Exercise passage:
[Start of section]

So when I got to Montero, not only did I not know what the town would be like, but we had the most difficult time finding my way around for the first couple months. After a while of this, I decided to take matters into my own hands and build a map of the town.  In addition to being able to find great fried chicken places a second time, I was hopeful that my map would also be of use to others. I know that there are several NGOs that work on a regular basis in and around Montero and it would be great if they could build off of my work as well. Eventually, I hope that as Bolivians become more and more computer literate, they could also benefit from having a decent map of their city. (Spoiler: here’s the link)

I decided to do my work in the OpenStreetMap database for two reasons: 1) they have great map making tools (both online and offline), which I was already familiar with and 2) the maps would be made freely available to anyone who wanted them.  For those not familiar with it, the OpenStreetMap (OSM) project works like wikipedia. Anyone can edit it and there is a huge community focused around making it better (and keeping it free of vandalism).

Being lazy, I started creating my map near where I was living. I’d go out early in the morning (before it got super hot) and wander around the streets near where I lived with my GPS running and a camera I used to take pictures some of the plaques that the city had put on every house. These had on them the address for that house and many had, crucially, the names of the streets. I had tried to write down the names, but that resulted in me standing in front of someone’s front door for a minute while I tried to write down spanish names. Using the camera allowed me to take just two seconds per door and resulted in a lot fewer strange looks.

An address plaque that has a street name on it.

Once I’d get back home, I’d convert my GPS track into the common GPX format (also wikipedia) which is a common, computer readable, format for GPS data. Once I had the GPX file, I would do two things with it. The first is to simply upload it to the OSM server so it would be available for use later. Then I would open it together with my pictures in a program called Viking. This program (and there are many others like it) could use the timestamp (assuming I had previous set the correct time on my camera plus or minus a few seconds) on my pictures to put them onto my GPS track. Now I could see which of the lines in my track (aka streets) had which names.

I would start up the online editor on the OSM website. To make streets here is very easy, I would start by clicking on the end of one street to make a point, then just click a few points along my track (more if there were turns) until I got to the end and OSM automatically connects them into a line. Finally, I would simply select the type of street: dirt road, paved road, various classes of highway, etc. (What these classifications mean varies from country to country, for example here they are in Brasil.)

Once I had all the lines for streets input into OSM, it was time to add their names. By looking at my GPS trace with the pictures at the same time as my new map, it was easy to see which picture corresponded with which road. All I had to do was read the picture and type it into the road name box.

I didn’t spend too much time on this right away, which turned out to be a good thing, because about a month after I got started OSM got sponsorship from Microsoft. Part of this deal meant that satellite imagery which Microsoft had would be available in OSM’s online editor. Now instead of walking up and down each street, I could just sit at my computer and draw the street lines where the satellite images showed the streets going.  Much easier!  The downside to this is that the satellite imagery didn’t line up quite right. It turned out that all the images were about 30ft north of where they were supposed to be, not terrible, but enough that it stood out on the GPS. To solve this I went to various points around town that were easily visible in the satellite imagery (I really only needed one or two though) and took careful GPS positions of them. Then I used these as control points to show me how far I needed to adjust my lines.

[End of section]

List of tasks:
A – In the Montero mapping account, which street types does the writer name as choices when drawing streets in the online editor?
B – Rewrite the paragraph of the Montero mapping account that begins "Once I’d get back home" as a short list of steps, keeping its main facts.
The records that follow come from a different source than the Montero mapping account.

Record set:
[Start of section]

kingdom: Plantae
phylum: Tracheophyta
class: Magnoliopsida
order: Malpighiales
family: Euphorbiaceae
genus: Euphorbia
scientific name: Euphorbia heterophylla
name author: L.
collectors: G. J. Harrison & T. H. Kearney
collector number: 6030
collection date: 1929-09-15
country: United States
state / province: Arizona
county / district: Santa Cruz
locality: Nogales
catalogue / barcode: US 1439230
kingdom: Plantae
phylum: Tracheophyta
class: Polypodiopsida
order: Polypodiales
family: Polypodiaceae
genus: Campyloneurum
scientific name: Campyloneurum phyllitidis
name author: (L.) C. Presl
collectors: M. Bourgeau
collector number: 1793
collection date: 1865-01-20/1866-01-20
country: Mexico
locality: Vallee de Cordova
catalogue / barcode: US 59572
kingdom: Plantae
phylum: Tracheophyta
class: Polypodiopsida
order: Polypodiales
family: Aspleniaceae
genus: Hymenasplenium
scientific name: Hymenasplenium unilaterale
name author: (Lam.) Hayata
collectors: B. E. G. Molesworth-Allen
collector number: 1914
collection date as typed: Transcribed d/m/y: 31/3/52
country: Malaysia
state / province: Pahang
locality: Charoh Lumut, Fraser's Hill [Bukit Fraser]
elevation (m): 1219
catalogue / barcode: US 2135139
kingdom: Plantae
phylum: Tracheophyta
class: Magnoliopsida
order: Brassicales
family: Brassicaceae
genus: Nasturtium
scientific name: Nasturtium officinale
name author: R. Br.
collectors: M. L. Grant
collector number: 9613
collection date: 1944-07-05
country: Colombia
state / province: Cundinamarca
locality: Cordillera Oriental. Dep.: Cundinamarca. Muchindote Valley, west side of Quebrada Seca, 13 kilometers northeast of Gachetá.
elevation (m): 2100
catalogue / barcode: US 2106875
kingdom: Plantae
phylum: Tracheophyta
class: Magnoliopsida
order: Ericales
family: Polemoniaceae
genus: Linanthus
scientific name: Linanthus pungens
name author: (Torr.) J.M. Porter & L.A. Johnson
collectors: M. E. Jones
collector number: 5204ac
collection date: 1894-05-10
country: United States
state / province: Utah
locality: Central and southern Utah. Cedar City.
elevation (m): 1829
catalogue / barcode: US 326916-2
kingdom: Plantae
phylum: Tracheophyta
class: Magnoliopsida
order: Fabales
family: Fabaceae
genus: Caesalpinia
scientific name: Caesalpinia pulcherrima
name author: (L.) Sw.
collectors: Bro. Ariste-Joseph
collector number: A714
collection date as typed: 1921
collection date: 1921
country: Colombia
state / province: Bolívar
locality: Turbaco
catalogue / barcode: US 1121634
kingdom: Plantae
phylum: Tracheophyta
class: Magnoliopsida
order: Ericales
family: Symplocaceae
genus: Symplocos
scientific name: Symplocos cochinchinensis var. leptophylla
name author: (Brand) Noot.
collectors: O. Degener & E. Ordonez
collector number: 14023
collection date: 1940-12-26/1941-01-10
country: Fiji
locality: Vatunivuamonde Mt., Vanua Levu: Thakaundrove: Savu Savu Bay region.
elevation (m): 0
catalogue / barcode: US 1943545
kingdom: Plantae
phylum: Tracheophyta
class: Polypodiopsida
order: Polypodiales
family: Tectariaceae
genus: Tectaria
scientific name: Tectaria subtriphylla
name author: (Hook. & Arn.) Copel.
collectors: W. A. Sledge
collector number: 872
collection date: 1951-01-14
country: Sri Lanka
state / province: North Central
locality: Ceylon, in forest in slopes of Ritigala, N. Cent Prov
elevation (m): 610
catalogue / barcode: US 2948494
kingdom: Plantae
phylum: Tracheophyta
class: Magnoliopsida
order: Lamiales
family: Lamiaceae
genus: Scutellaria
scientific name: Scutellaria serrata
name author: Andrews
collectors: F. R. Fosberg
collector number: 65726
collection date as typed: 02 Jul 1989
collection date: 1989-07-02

[End of section]

Responses in order:
A –
- Dirt road
- Paved road
- Various classes of highway

B –
1. Convert the GPS track into GPX, a common, computer-readable format for GPS data.
2. Upload the GPX file to the OSM server so it is available later.
3. Open the GPX file together with the pictures in a program called Viking (one of many similar programs).
4. Let Viking use the pictures' timestamps to place them on the GPS track. This works if the camera's clock was set correctly beforehand, within a few seconds.
5. See which lines in the track, meaning streets, have which names.